-- start of EXTRACTED TEXT --
Picture this: a computer grades a commentary about the severe lack of personal connection in the novel One Hundred Years of Solitude by Gabriel Garcia Marquez. Ironic, isn’t it?  


I have read countless articles detailing the new generation’s lack of “human connection” due to a plethora of advances in social technologies. Some of my friends are better acquainted through Twitter than face-to-face; in fact, they shy away from physical confrontation, worried that their real appearances won’t amount to their online, text-edited personalities. The popular means of communication these days give us the illusion of complete connection when we are really more isolated. Isn’t the new editing software, as detailed in this New York Times article, another step in that direction? Parents reprimand their teens for texting during family dinners. We are scolded for using Facebook while writing an essay. We spend hours discussing literature in an English class, yet our teachers run our carefully constructed essays through a machine that spits out this amount of A’s, and that amount of B’s? 

Teachers are human. Even when they grade papers, they have biases. Person A always writes coherent sentences, speaks up in class, and reads the text, so Person A must have delivered a wonderful college-level essay. There is also the comparative bias, when two students write essays on the same topic and Student A’s essay was relatively more concise than Student B’s. True, these are issues that a machine-editor could avoid. However, it seems as if eliminating yet another human contact in our young, impressionable lives is not worth the efficiency. A machine cannot read the emotional toll a personal narrative has on the reader. A machine cannot be truly persuaded based on the arguments made in a typical SAT essay.
-- end of EXTRACTED TEXT --
- AIM OF THE TASK -
Condense the paragraph in the essay on machine grading above that begins "Teachers are human" into a short bulleted list of its main points.
-- start of COLLECTED DATA --
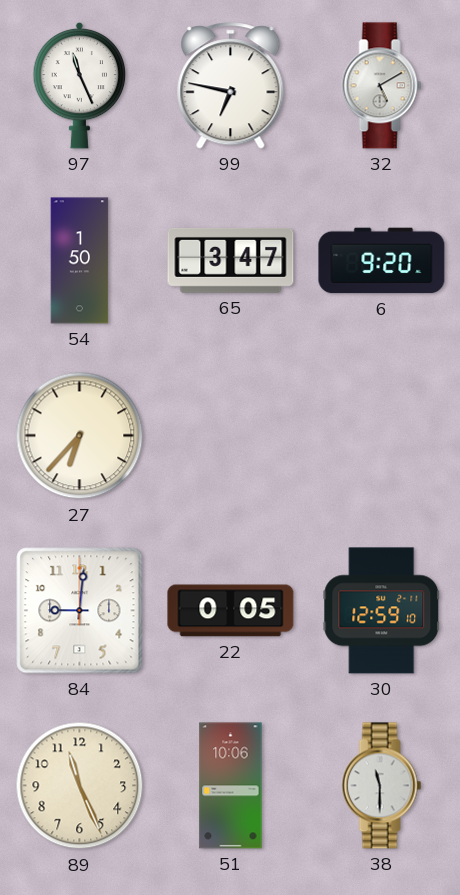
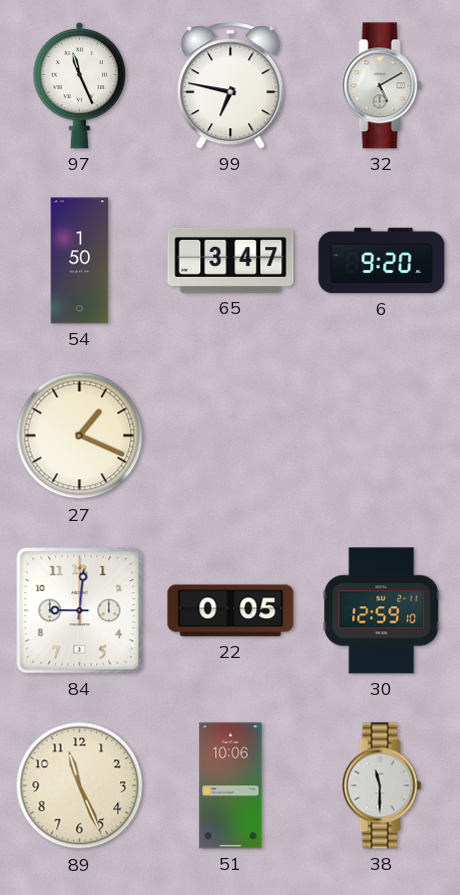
27: 6:37 -> 1:19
-- end of COLLECTED DATA --
- FINISHED ANSWER -
- Teachers are human and have biases when they grade.
- One bias is assuming that a student who writes coherent sentences, speaks up in class and reads the text must have turned in an excellent college-level essay.
- Another is comparative bias: when two students write on the same topic, one essay is judged as more concise than the other.
- A machine grader could avoid these problems.
- Still, cutting out another human contact from young people's lives is not worth the gain in efficiency.
- A machine cannot read the emotional toll a personal narrative has on its reader, and it cannot truly be persuaded by the arguments in a typical SAT essay.